The evening pharmacist then called the emergency department and asked that someone pull the charted documentation of the patient's visit. A nurse who knew nothing about the patient's situation retrieved the written record and noted that no notation about an authorized refill appeared in the chart. Hearing that, the evening pharmacist alerted the local police to the possible existence of an incident involving prescription fraud to obtain a controlled substance. The police officer went to the pharmacy, examined the prescription, and, without any further investigation, went to the patient's home and arrested him.
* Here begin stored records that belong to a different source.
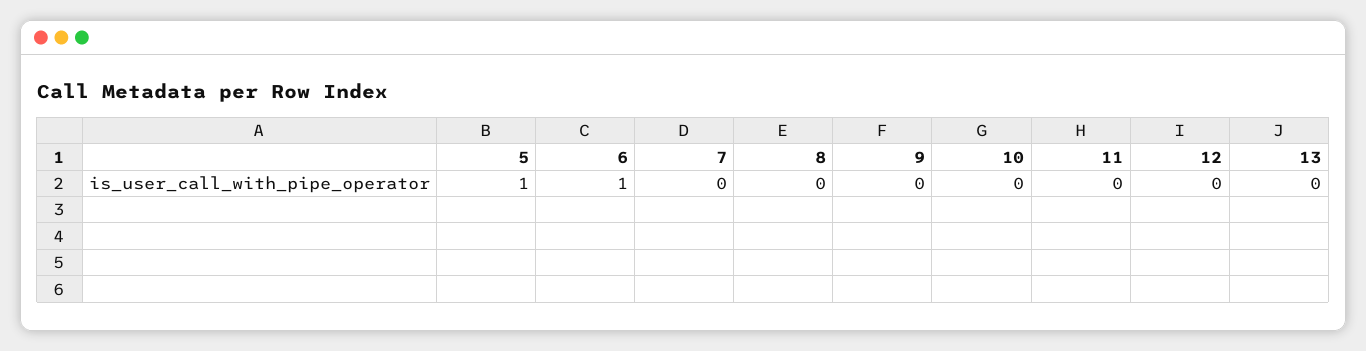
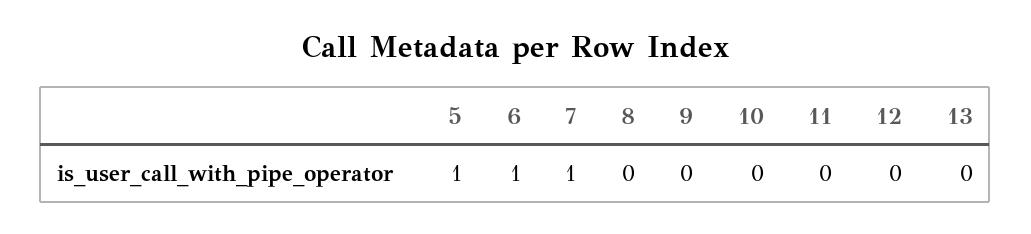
  {
    "5": 1,
    "6": 1,
-   "7": 0,
+   "7": 1,
    "8": 0,
    "9": 0,
    "10": 0,
    "11": 0,
    "12": 0,
    "13": 0
  }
After everything got sorted out to establish that there indeed had been no prescription fraud, the patient and his wife sued the city, the employer of the police officer, for false arrest. Following a jury trial on that claim, the verdict and judgment were awarded to the plaintiffs in the amount of $45,000, with 90% of that liability being directed at the city government. The city appealed that decision, claiming that the arrest was legitimate because it was based on sufficient probable cause.
The Court's Ruling
The appellate court ruled that the police officer had in fact not conducted a reasonable investigation. Because of that, the officer did not have probable cause to arrest the patient, resulting in the contested arrest being viewed as a "false arrest" by the court.
The Court's Reasoning
Specifically, the court found that the officer's actions came up short in a number of ways(1) he did not contact the prescriber at the emergency department to verify the prescription, (2) he did not speak with the morning pharmacist who had actually dispensed the prescription to find out who had actually presented the prescription, and (3) he did not talk to a nurse at the emergency department who had actually been involved in treating the patient. Consequently, the award of damages against the city in favor of the plaintiffs was confirmed on appeal.
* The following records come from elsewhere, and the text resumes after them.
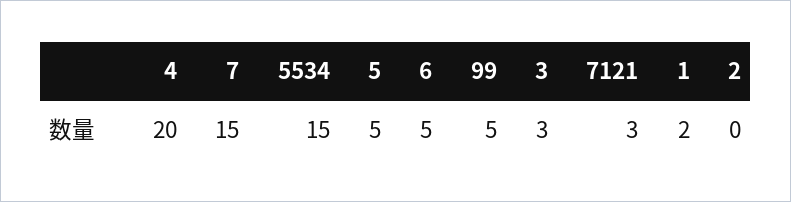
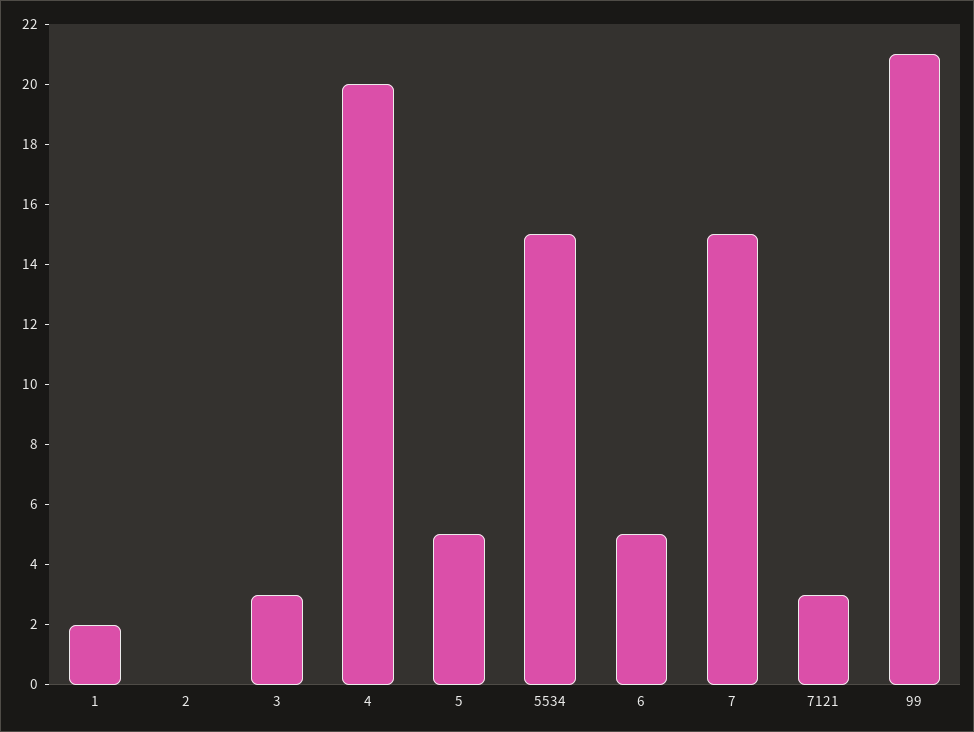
  {
    "4": 20,
    "7": 15,
    "5534": 15,
    "5": 5,
    "6": 5,
-   "99": 5,
+   "99": 21,
    "3": 3,
    "7121": 3,
    "1": 2,
    "2": 0
  }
This author is personally familiar with a very similar case in a southwestern state, where failure to diligently investigate a suspected altered prescription form authorizing the dispensing of a controlled substance emanating from an emergency department physician led to a very substantial out-of- court settlement. In that case, the emergency department physician decided just before the patient departed to increase the quantity of medication prescribed, picking up a different pen with a slightly different ink color to alter the quantity. The pharmacist who received the prescription from the patient's daughter for dispensing called the emergency department, where someone looked in the chart and saw a notation about the original quantity, not the increased amount, which the prescriber had neglected to note. The elderly male patient was detained for aggressive questioning overnight by the local police, and it was not discovered until "booking" time the next morning that he could neither read nor write. He was incapable of having made the change alleged. Leveling allegations of prescription fraud that bring law enforcement officials into the picture is a very serious matter, and extremely thorough investigation with no supposition must be the rule of the day.
Dr. Fink is professor of pharmacy law and policy at the University of Kentucky College of Pharmacy, Lexington.